Is it true: We like boring architecture when it comes to condo development?

I was having a conversation recently with a colleague of mine, as I am in the process of searching for a new home. She herself is about 12 months away from making a move from living in a house (a large one at that) to that of a condominium apartment.

We got to talking about the architecture of certain buildings scattered throughout the city, and which ones were our individual favourites. As we began to name building after building we quickly went from “oh, I love that buildings facade” to “yeah, that ones okay. I guess??”

With the explosion in condo development over the past 15 years in Toronto, is it surprising that many developers follow a traditional approach to their builds with the dominate use of glass, brick, and concrete design?

Probably not. But the exterior looks of many buildings are boring and drab and the push for better views and natural light in more units had architects going floor to ceiling glass crazy, to appease developers and consumers alike.

BILD President and CEO David Wilkes recently wrote an article in The Toronto Star titled ‘Denmark and Sweden are creative when it comes to urban design and architecture’
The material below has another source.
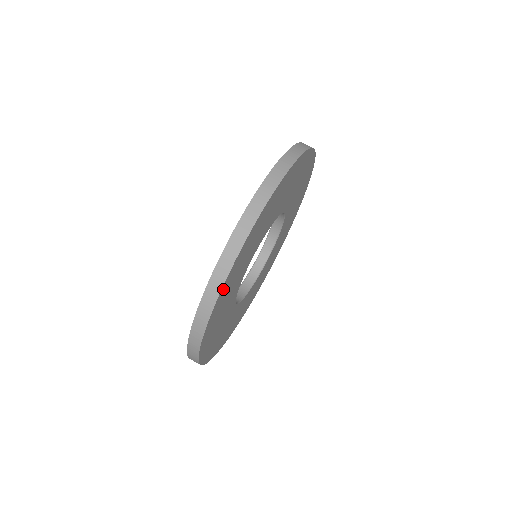
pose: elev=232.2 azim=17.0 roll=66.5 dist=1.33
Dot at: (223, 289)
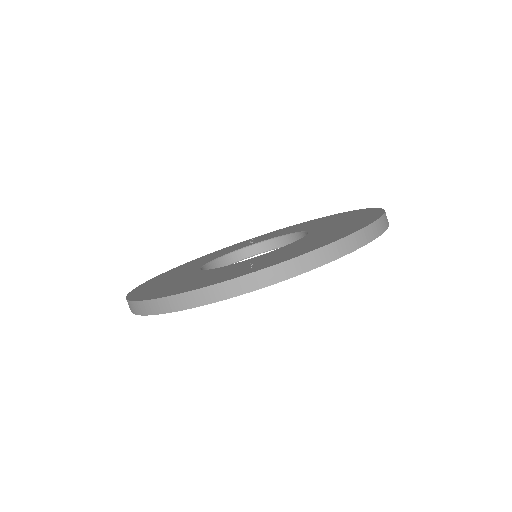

In it he gives hope by stating that “In Canada, we tend to have a rather conservative appetite for architecture. But this is starting to change in Toronto, with more developers commissioning international architects and some young local firms growing in confidence.”

This would be great and welcome news to many, including my colleague and I, as Toronto is poised to become an even more prominent world class city in the years to come.

Having more exciting architecture in our condo buildings that are stealing light and sky from passerbys below, will even possibly foster better goodwill for those so opposed to our rapid development. Not that I have any empirical evidence of such, but optimistically thinking, if we build towards an exciting downtown where pedestrians can take in multitudes of green space alongside architecturally creative and pleasing development, while on their way to work or play, would make for an exciting part of the city to live in.

It sounds like our developers want this, now our city needs to get behind it and be supportive. If not, development is going to happen anyway, and then we might become known as Glassville instead of Hogtown.